The line of reasoning in Quon v. Arch Wireless has led some employers to change their electronic use policies.
“The early policies said the employer will monitor e-mail, Internet use, phone calls and other forms of communication,” Flock says. “In some cases we’ve had to back down on that,” rather than run the risk of creating a zone of privacy by not consistently applying the policy. “Instead, we use language like, ‘The employer reserves the right to monitor.’”
Similar reasoning should guide social networking policies, many privacy experts say. While it is critical to update an existing electronic communication policy to cover social network monitoring and employer expectations of social networking conduct, the employer should also be reasonable, Begley says.
“To keep morale high, employees should not feel they are coming to work at a police state,” she says.
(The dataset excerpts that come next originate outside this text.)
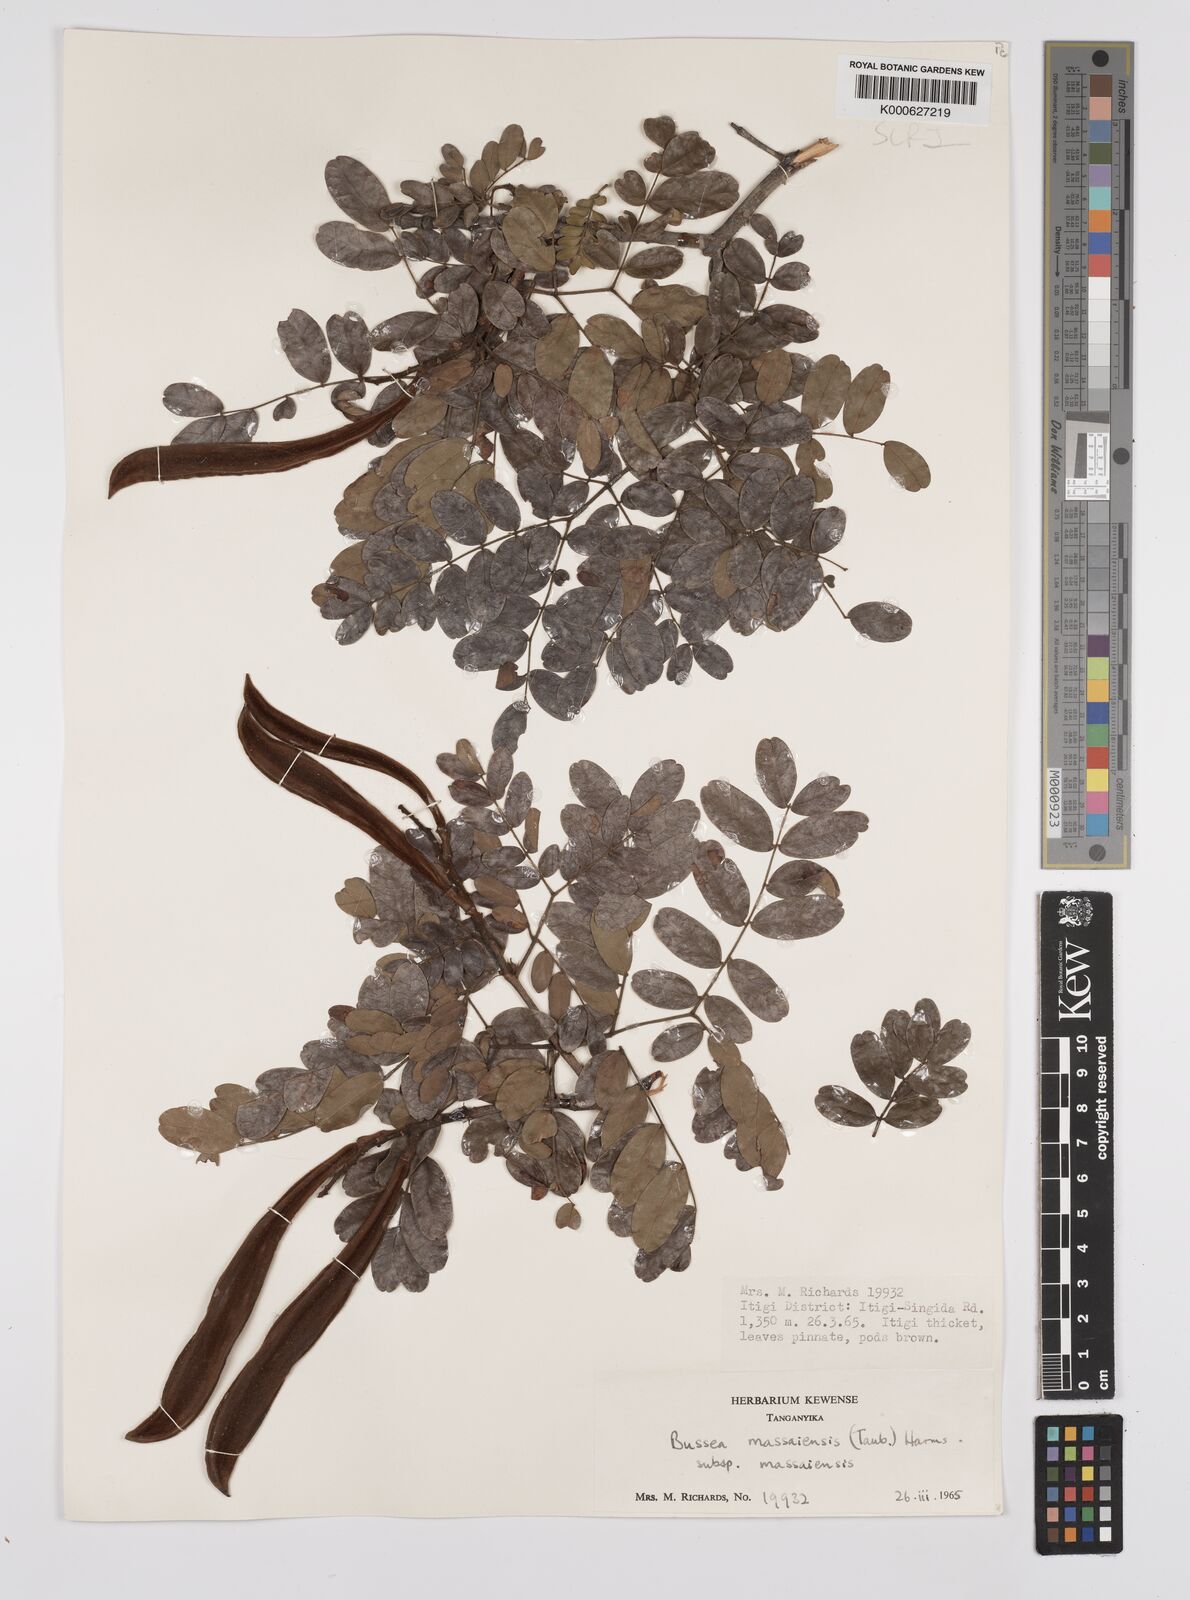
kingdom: Plantae
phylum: Tracheophyta
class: Magnoliopsida
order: Fabales
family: Fabaceae
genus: Bussea
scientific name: Bussea
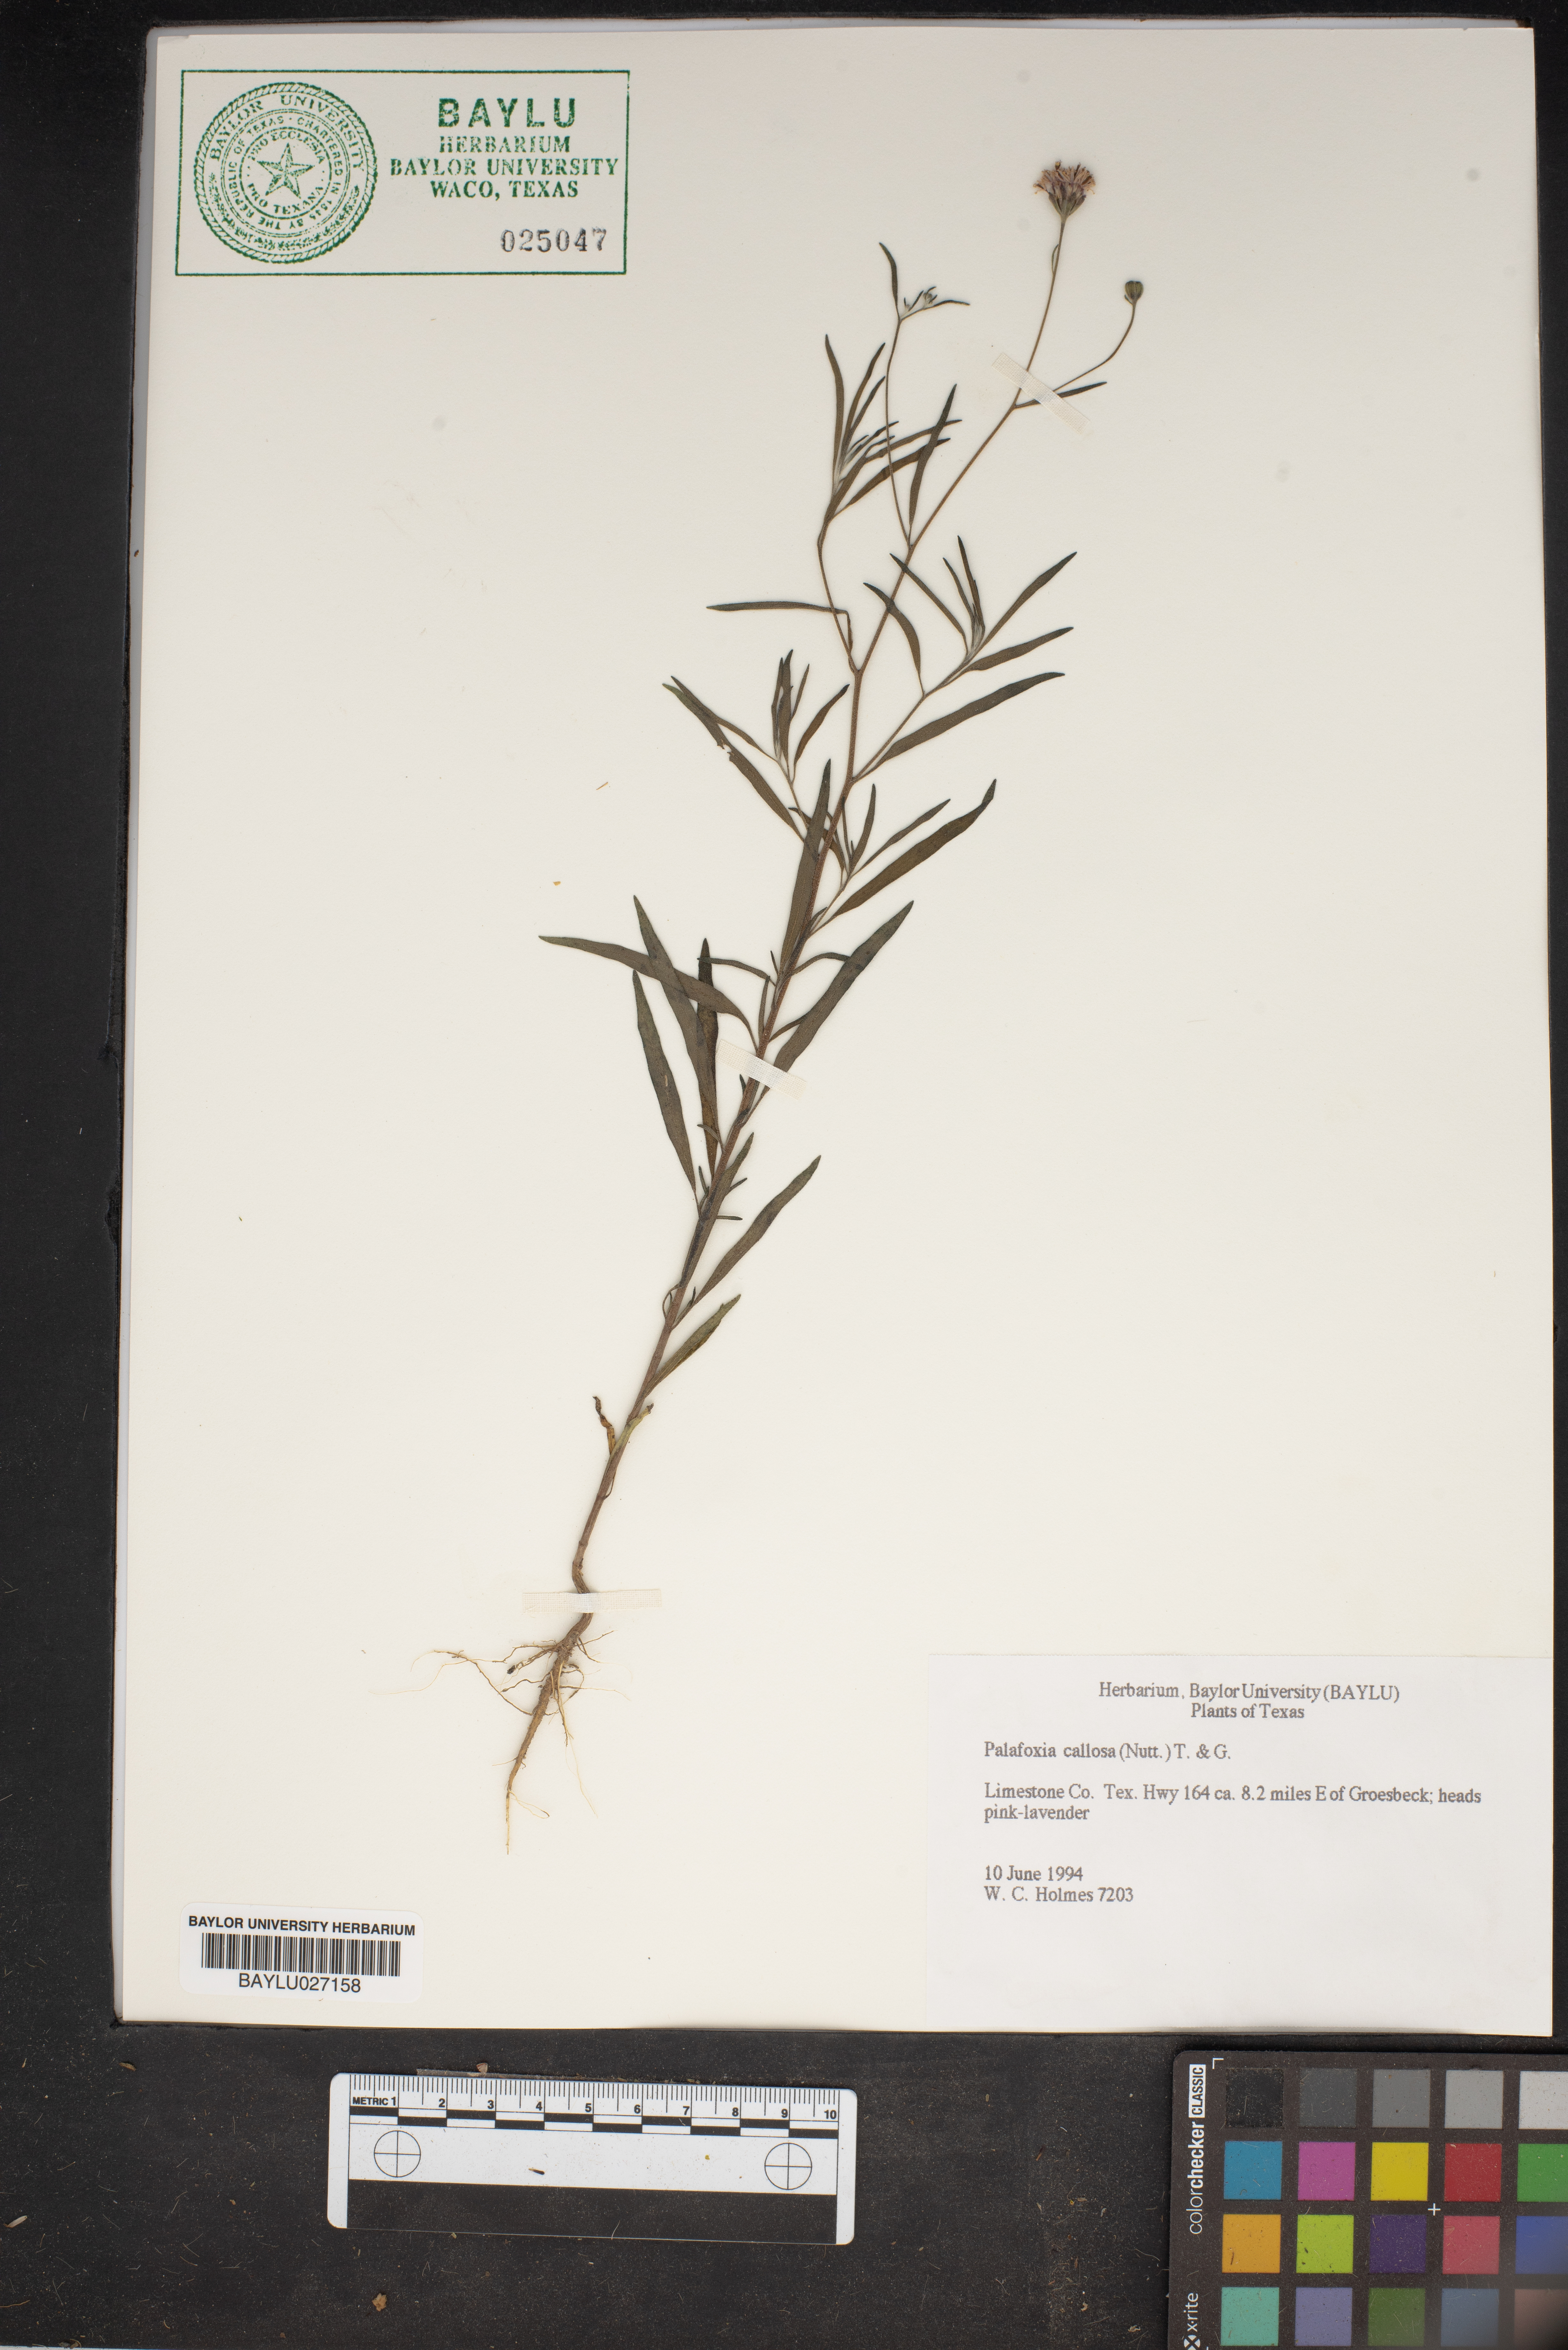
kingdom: Plantae
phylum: Tracheophyta
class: Magnoliopsida
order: Asterales
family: Asteraceae
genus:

Especially for younger employees, a policy limiting what they say online is a turnoff, Gordon adds.
“It’s like being handed a cocktail party policy telling people what they can and cannot say at a cocktail party,” he adds. “It may cause people to ask, ‘Do I want to be working for this company?’”
In the end, it comes down to a matter of determining what policy provisions are realistic, Lyon adds.
“My viewpoint is that you want the policy to accurately reflect reality,” she says. “If the reality is that employees check their Yahoo e-mail at work, look at CNN online at lunchtime and access Web sites on their breaks, and you don’t object, then it is better to acknowledge that we do permit incidental personal Internet use as long as you don’t do it on work time and you are responsible about it. You don’t want to have a policy so strict that it isn’t enforced.”